The New York Times arranged for him to move to New York. Pran reunited with his family and was hired by the newspaper as a photographer. The White House honored him and he became the goodwill ambassador to the office of the United Nations High Commissioner for Refugees. In 1986, he became an official U.S citizen. His story became a 1984 movie The Killing Fields. Dith was portrayed by Haing S. Nagor, the movie recieved three Acedemy Awards. He founded the Dith Pran Holocaust Awareness Project to insure that the Cambodian holocaust would not be forgotten. He served, alongside Nagor, as a member of the Cambodia Documentation Commission, which was a group committed to seeing Pol Pot, the leader of the Khmer Rouge, tried for justice.

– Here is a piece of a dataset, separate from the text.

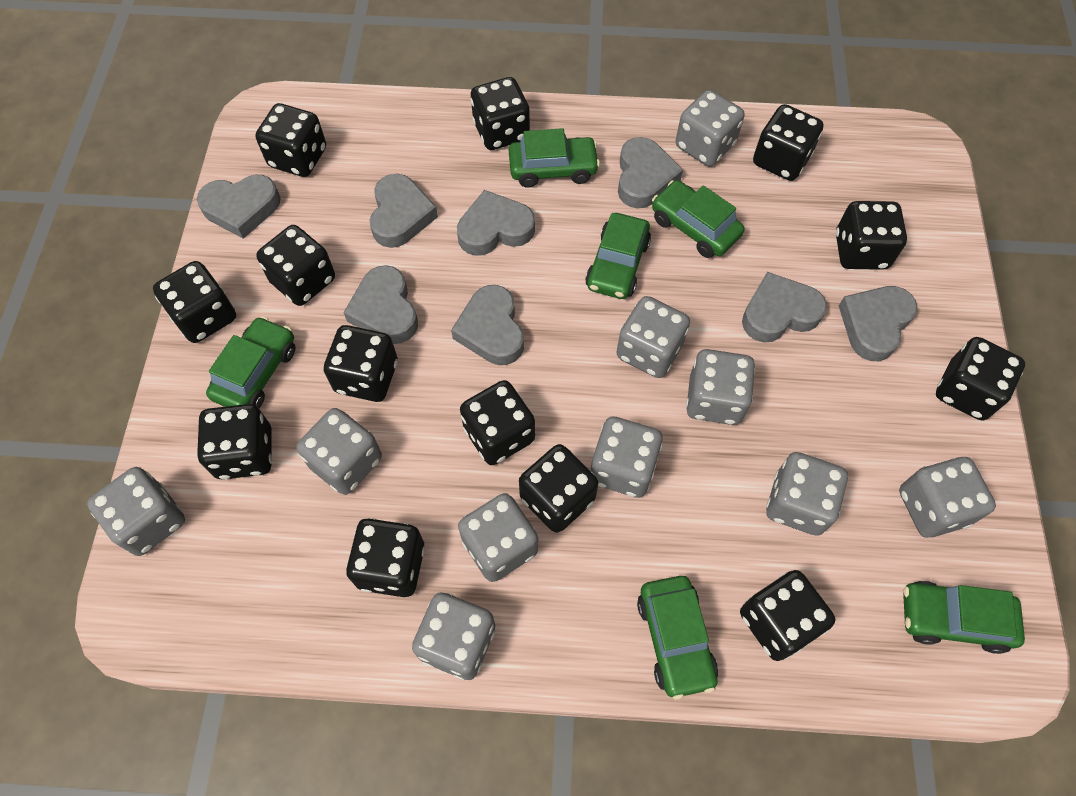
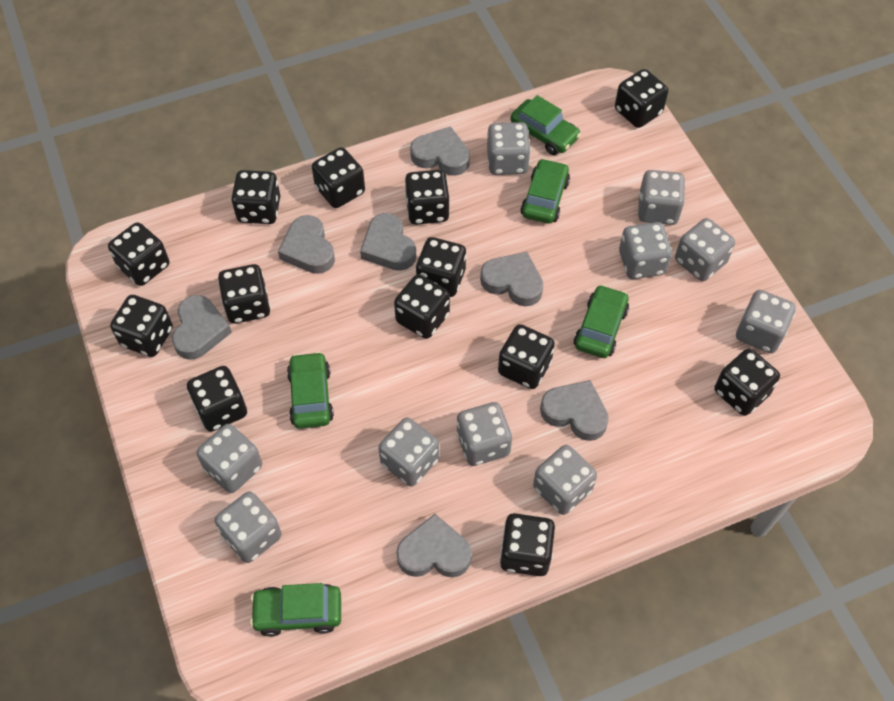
green car: 6 -> 5
grey heart: 8 -> 7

Life In Cambodia- The Takeover

June 11, 2013

In the early 1970s, Cambodia slipped into civil war, the Khmer Rouge grew more threatening.  In 1972, Dith met Schanberg, and soon began working for the New York Timesreporter exclusively. He developed a sense for what would make a good story and taught himself photography. One of the biggest stories he and Schanberg covered was to the site where 400 civilians had been injured or killed by an American bomber that had misidentified the village as a military target. By spring of 1975, it was increasingly obvious that the Khmer Rouge would take over Phnom Penh. Many Cambodians fled, among them Dith's wife and four children, whom he sent to the United States, but Dith stayed back to get the story of how people were getting out. Dith and Schanberg, along with their driver and two other foreign journalists, were confronted by Khmer Rouge soldiers. Dith argued with the soldiers  and he was taken though he had the chance to leave. Though Schanberg had at first thought that Dith was pleading for his own life, he had actually been pleading to stay with the foreign journalists, knowing he was their only chance at survival.To avoid  execution, Pran hid that he was educated or that he knew Americans. He passed himself off as a taxi driver. He even threw away his money and dressed as a peasant. For the next four and a half years, Dith worked in the fields or at menial jobs. Because the rationed food could not support them, Dith and other villagers ate rats, snakes, and ox blood to keep from starving. When Pran went back to his home town in 1978, he found that 50 of him family memebers had been killed and taken to a place he reffered to as "the killing fields". Dith fled for Thailand, avoiding landmines as well as the Khmer Rouge and Vietnamese soldiers that stood in his way. When he reached the refugee camp, he was treated for malaria, and he found a way to contact his friend, Schanberg, who arrived three days later.

Early Life

June 11, 2013

Dith Pran was born on  September 24, 1942 in Siem Reap, Cambodia. His father was a public-works official. Dith learned French at school and taught himself to speak English. After finishing school, Dith became an interpreter and translator for the U.S. military, tourists, and visiting film companies. He also found work as a hotel receptionist near Angkor Wat. But as violence in Vietnam escalated, tourism decreased, and the American bombing of Cambodia forced Dith and his family to move to the capital, Phnom Penh. Here, Dith extended his translation services to foreign journalists, and soon became a favorite. He was often able to obtain hotel rooms, bribe teletype operators to make sure that the journalists met their deadlines, and secure access to parts of Cambodia normally off limits to foreign journalists.